Excerpted passage
*** Block opens ***
Pogacar, a three-time Tour de France champion from Slovenia, pedalled to a resounding victory at the Grand Prix Cycliste de Montreal.

The UAE Team Emirates leader crossed the finish line 24 seconds ahead of Spain’s Pello Bilbao of Bahrain — Victorious to win the demanding 209.1-kilometre race on a sunny, 28 C day in Montreal. France’s Julian Alaphilippe of Soudal Quick-Step was third.

“He’s the greatest rider of all time, he’s a formidable opponent,” said Woods, who finished 45 seconds behind the leader in eighth. “If you’re not at your very, very best, then you can forget racing with him, and today was kind of representative of that.

“He’s at such a different level that if you follow him, it can be lights out.”

Pogacar slowed down before the last turn to celebrate with the crowd, high-five fans on Avenue du Parc and cruise past the finish line with his arms in the air after more than five hours on the bike.

The 25-year-old joined Belgium’s Greg Van Avermaet as the only multi-time winners in Montreal after claiming the race in 2022. He also redeemed a seventh-place finish at the Quebec City Grand Prix on Friday.

“I was disappointed, because I had such good legs that I didn’t do better than seventh,” Pogacar said. “To bounce back after seventh to victory here, it’s just an incredible feeling.”

It’s Pogacar’s latest win in a dominant year that includes victories at the Tour de France and Giro d’Italia.

Ottawa’s Woods (Israel Premier-Tech) tied a career-best in front of the home crowd in Montreal, but hoped for more after claiming a stage at the Spanish Vuelta two weeks ago.

“I wanted a better result,” the 37-year-old rider said. “My goal was a podium, but at the same time I’m happy with the performance. In bike racing, you can’t always get the result you want and I felt like I raced really well, I animated the race, I felt like I was up there.”

Pogacar completed the 17 climbs up and down Mount Royal near downtown in five hours 28 minutes 15 seconds.

He made his move with 23.3 kilometres to go, leaving the peloton in his dust as he pedalled into the lead — one he never relinquished.

Bilbao, Alaphilippe, Alex Aranburu (Movistar Team) and Bart Lemmen (Visma–Lease) chased in a group behind him, with Bilbao ultimately separating himself from the pack. But he never came close to catching Pogacar, who built a 35-second lead with one lap left to go.
*** Block closes ***
Data extract
*** Block opens ***
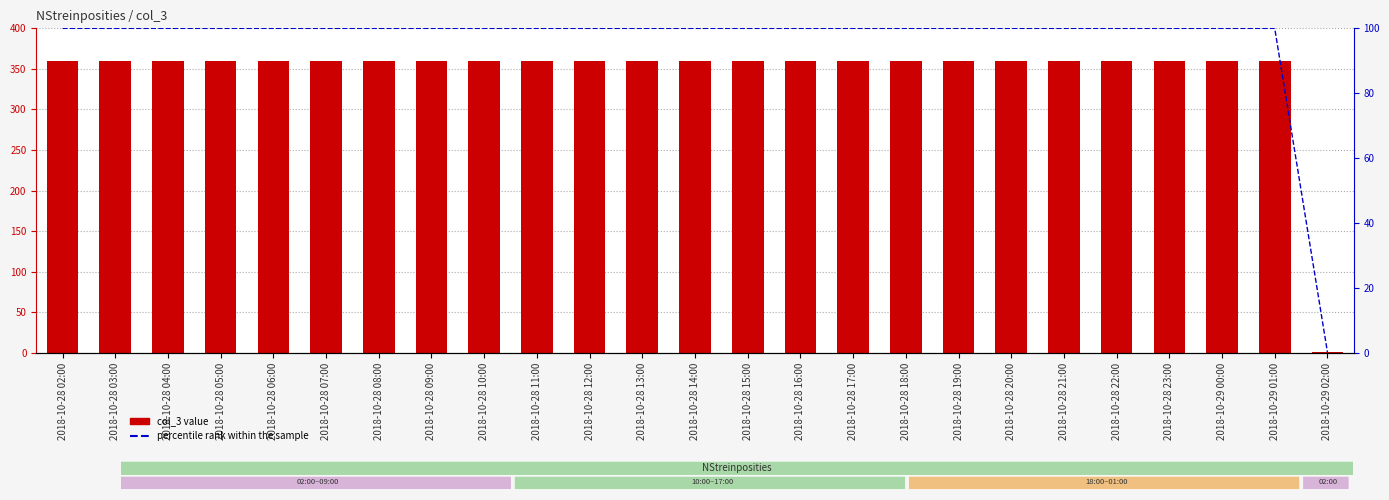

What is the average value of the percentile rank within the sample series?

96.0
*** Block closes ***
Work instructions
Carry on the report on Pogacar's Montreal win from its last sentence. The data above was taken from a separate source.

Answer section
“It was still a really hard race today, but the team was on point,” Pogacar said. “We did really how we planned, and the race situation was good for us. We make it hard in the last final laps, and they set me up for a (takeover) two laps to go, and it was all perfect.”

Ottawa’s Derek Gee, who placed ninth in this year’s Tour de France, finished 48th in Montreal, and called it a “hard day” in the heat.

“I think everyone knows when you see Tadej on the start line that it’s just going to be full gas,” Gee said.

Israel Premier-Tech teammate Hugo Houle of Sainte-Perpétue, Que., was 51st.

Houle said he heard Pogacar inform his teammates on the radio that he was ready to attack with two laps left in the race.

“I said then, well, clearly it’s over for me,” Houle said. “You see, cycling isn’t that complicated.”

Australia’s Michael Matthews won the Quebec City GP for a record third time on Friday, but did not finish in Montreal. The two races are the only North American events on the UCI World Tour.

Michael Leonard of Oakville, Ont., and Gil Gelders and Dries De Bondt of Belgium broke away from the peloton during the second lap. Leonard led the majority of the race before losing pace with 45 kilometres to go.

Only 89 of 169 riders from 24 teams — including the Canadian national team — completed the gruelling race that features 4,573 metres in total altitude.

Next up, the riders will head to the world championships in Zurich, Switzerland from Sept. 21 to 29.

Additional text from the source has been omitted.